ASSIGNED TASK :: Whichever lines of the entries hold the word "DIRECTION" should be identified and copied.

THE RECORDS ::
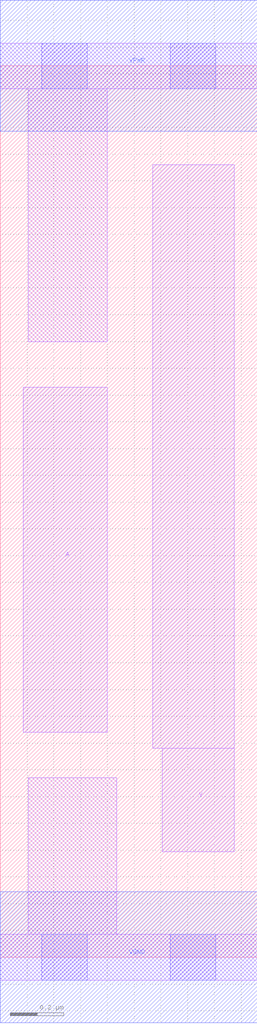
<source format=lef>
# Copyright 2020 The SkyWater PDK Authors
#
# Licensed under the Apache License, Version 2.0 (the "License");
# you may not use this file except in compliance with the License.
# You may obtain a copy of the License at
#
#     https://www.apache.org/licenses/LICENSE-2.0
#
# Unless required by applicable law or agreed to in writing, software
# distributed under the License is distributed on an "AS IS" BASIS,
# WITHOUT WARRANTIES OR CONDITIONS OF ANY KIND, either express or implied.
# See the License for the specific language governing permissions and
# limitations under the License.
#
# SPDX-License-Identifier: Apache-2.0

VERSION 5.7 ;
  NOWIREEXTENSIONATPIN ON ;
  DIVIDERCHAR "/" ;
  BUSBITCHARS "[]" ;
UNITS
  DATABASE MICRONS 200 ;
END UNITS
MACRO sky130_fd_sc_lp__clkinv_0
  CLASS CORE ;
  FOREIGN sky130_fd_sc_lp__clkinv_0 ;
  ORIGIN  0.000000  0.000000 ;
  SIZE  0.960000 BY  3.330000 ;
  SYMMETRY X Y R90 ;
  SITE unit ;
  PIN A
    ANTENNAGATEAREA  0.159000 ;
    DIRECTION INPUT ;
    USE SIGNAL ;
    PORT
      LAYER li1 ;
        RECT 0.085000 0.840000 0.400000 2.130000 ;
    END
  END A
  PIN Y
    ANTENNADIFFAREA  0.280900 ;
    DIRECTION OUTPUT ;
    USE SIGNAL ;
    PORT
      LAYER li1 ;
        RECT 0.570000 0.780000 0.875000 2.960000 ;
        RECT 0.605000 0.395000 0.875000 0.780000 ;
    END
  END Y
  PIN VGND
    DIRECTION INOUT ;
    USE GROUND ;
    PORT
      LAYER met1 ;
        RECT 0.000000 -0.245000 0.960000 0.245000 ;
    END
  END VGND
  PIN VPWR
    DIRECTION INOUT ;
    USE POWER ;
    PORT
      LAYER met1 ;
        RECT 0.000000 3.085000 0.960000 3.575000 ;
    END
  END VPWR
  OBS
    LAYER li1 ;
      RECT 0.000000 -0.085000 0.960000 0.085000 ;
      RECT 0.000000  3.245000 0.960000 3.415000 ;
      RECT 0.105000  0.085000 0.435000 0.670000 ;
      RECT 0.105000  2.300000 0.400000 3.245000 ;
    LAYER mcon ;
      RECT 0.155000 -0.085000 0.325000 0.085000 ;
      RECT 0.155000  3.245000 0.325000 3.415000 ;
      RECT 0.635000 -0.085000 0.805000 0.085000 ;
      RECT 0.635000  3.245000 0.805000 3.415000 ;
  END
END sky130_fd_sc_lp__clkinv_0
END LIBRARY

</source>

TASK ANSWER ::
    DIRECTION INPUT ;
    DIRECTION OUTPUT ;
    DIRECTION INOUT ;
    DIRECTION INOUT ;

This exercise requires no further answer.